К ним бесшумным, "бойскаутским" шагом выскочил из-под берега Володя.
- А я вас искал, мама. Сказали, вы в теплице.
Сычова взмолилась к нему:
- Володенька, светик, сбегай ты к ним! - Она указала перстом на Верочку и на Костю: - Скажи, чтобы сейчас же, сейчас же слезала: убьется ведь!
И притопнула гневно ногой.
Володя не преминул успокоить ее:
- Ветла крепкая!
Однако помчался исполнять приказание.
Успокоенная, но все еще не отрывая глаз, Сычова спросила Ольгу Александровну:
- А этот - кто? Паренек-то в белой рубашке... что качает ее? Мы ровно бы его на плотине у вас видели, как проезжали.
- Не бойтесь. Это - наш. Костенька Ермаков... Володин дружок, хотя и постарше его будет года на три... Хороший паренек. Он у нас в доме - как свой.
- Да кто он будет?
- Работает у нас... как плотинный мастер.
- Вон оно что!
В голосе Сычихи прозвучало неодобрение. Поджала губы. Помолчав, сказала:
- Ну, со всяким-то, со всяким якшается! Все-то ей друзья да приятели. Бывало, родительски попеняю ей: Верочка, говорю, добры дела твори, милостыню подавай, тут моего запрету нет, дак ведь и помнить надо, деточка, чья ты есть дочь, какова отца!.. Разбирать же надо людей от людей! Ты его по бедности пожалела, а он уж думает: ты ему ровня. Он уж и за ручку с тобой норовит поздороваться. Ты его у порожка посадишь, а он уж и под образа лезет. Народ-то ведь ныне какой пошел, доченька! Ну, где там: в одно ухо впускает - в друго выпускает. Беда мне с ней, Ольга Александровна, ох-ох!

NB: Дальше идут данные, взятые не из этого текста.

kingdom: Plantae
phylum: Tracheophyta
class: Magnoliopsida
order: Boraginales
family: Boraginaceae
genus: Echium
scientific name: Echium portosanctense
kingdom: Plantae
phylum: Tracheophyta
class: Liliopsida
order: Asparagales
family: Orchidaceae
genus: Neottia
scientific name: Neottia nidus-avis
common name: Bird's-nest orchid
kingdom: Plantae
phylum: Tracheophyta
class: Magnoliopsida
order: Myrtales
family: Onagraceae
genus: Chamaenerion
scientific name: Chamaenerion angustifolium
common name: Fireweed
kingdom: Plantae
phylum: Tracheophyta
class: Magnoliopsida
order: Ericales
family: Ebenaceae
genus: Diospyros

Тем временем "начальник штаба", придав своему лицу должное выражение, приблизился, замедляя шаг, к роковой ветле.
Вера помахала ему рукой и весело прокричала:
- Володя, Володенька! Вот хорошо-то, залезай скорей сюда - выдержит!
И она уже готова была потесниться.
Но он строго покачал головой и сказал:
- Мама ваша велела вам слезать. Ветка может обломиться!
Вера нахмурилась и сердитым, вызывающим голосом кинула ему в отместку:
- А почему у вас, у Шатровых, качелей нет?
Володя мгновение не знал, что ответить. В самом деле, почему? И вот, как будто даже и достоинство дома Шатровых страдает: гостья же осудила, заметила!
К счастью, нашел ответ:
- Почему, почему! Зачем нам качели? У нас уже все взрослые!
- У вас так получается, уважаемый Панкратий Гаврилович, что Распутин - прямо-таки благодетель державы Российской: он и Сазонова-масона велел убрать, он и до войны не допускал!
- Лжетолкуете, лжетолкуете, досточтимый Анатолий Витальевич! Я только то хотел сказать, что нынешняя наша война с Германией ни на черта нам была не нужна. Да-с! И вы сами знаете, надеюсь, что нашему правительству надлежало делать: неукоснительно надо было хутора, отруба насаждать. Крепкого хозяина множить. Крестьян землицей побаловать: через Земельный банк, за божескую цену, в долгосрочный кредит. Не стали бы и усадьбы громить. Столыпин, Петр Аркадьевич, он знал, что делал: вот я, к примеру, крупный земельный собственник, а вокруг моего большого гнездовья - как все равно охранная гвардия раскинулась бы: собственнички помельче, хуторяне, отрубники. Пойди тогда, подступись ко мне! Ну?!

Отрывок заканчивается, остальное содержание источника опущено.